ABORT: Try restarting.  If that doesn't work, ask for help.
ABORT:
skoren commented 6 years ago

No, I mean in the actual error log file like you posted earlier (e.g falconsense: overlapInCore/libedlib/edlib.C:347: void edlibAlignmentToStrings(const unsigned char*, int, int, int, int, int, const char*, const char*, char*, char*): Assertion `strlen(qry_aln_str) == alignmentLength && strlen(tgt_aln_str) == alignmentLength' failed.).

Wen-Juan commented 6 years ago

the /canu_output5/correction/2-correction/results/0001.err has similar error as previously reported:

ALIGN to 0-18957 length 45361
read35573 #22 location 0 to template 338-21318 length 20980 diff 0.295091
falconsense: overlapInCore/libedlib/edlib.C:347: void edlibAlignmentToStrings(const unsigned char*, int, int, int, int, int, const char*, const char*, char*, char*): Assertion `strlen(qry_aln_str) == alignmentLength && strlen(tgt_aln_str) == alignmentLength' failed.

Failed with 'Aborted'; backtrace (libbacktrace):

Failed with 'Segmentation fault'; backtrace (libbacktrace):
skoren commented 6 years ago

So you have multiple reads that are failing in the same way, that makes me think it is the same issue as #880 and #881 with special characters or some other bad input in the fastq file.

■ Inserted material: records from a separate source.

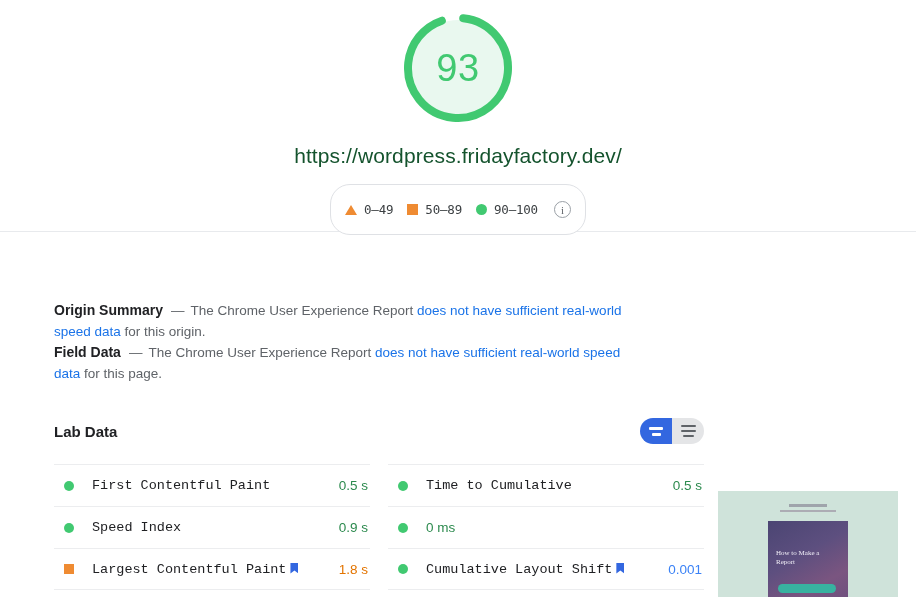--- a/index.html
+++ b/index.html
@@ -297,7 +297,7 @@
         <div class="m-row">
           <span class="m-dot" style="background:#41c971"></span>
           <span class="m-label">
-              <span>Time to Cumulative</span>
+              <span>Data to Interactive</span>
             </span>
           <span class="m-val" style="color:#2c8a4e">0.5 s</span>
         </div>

Your options are then to try the latest code or share the data with us.

Wen-Juan commented 6 years ago

what do you mean by 'try the latest code'?

skoren commented 6 years ago

Rather than using a release, checkout the latest from GitHub, compile and run (http://canu.readthedocs.io/en/latest/index.html#Install), you have to start this from scratch.

Wen-Juan commented 6 years ago

so this recompile from GitHub solves the issue with strange characters? It will take at least a day for the department IT to change this. Can i send you my data and try to solve this today?

skoren commented 6 years ago

Yes, the recompile solves the bad characters issue. I included the link to the instructions to send us data so you're welcome to do it but either way it's not going to get fixed today because I'm not sure when we'll have a chance to run and debug it.

Wen-Juan commented 6 years ago

ok, thanks for letting me know. I will retry the latest code tomorrow and give you an update.

Wen-Juan commented 6 years ago

Hey, just want to update you that the newest Github compile codes Canu 1.7b worked for me!

I in fact just finished the whole assembly this morning, we could assemble the whole genome with all (if not almost) chromosome levels (a fungi with 23Mb genome)👍

Very happy with the assembly result!

You can close this issue without doubt.

Thanks a lot!

skoren commented 6 years ago

OK it sounds like there were some special characters in the input causing the error.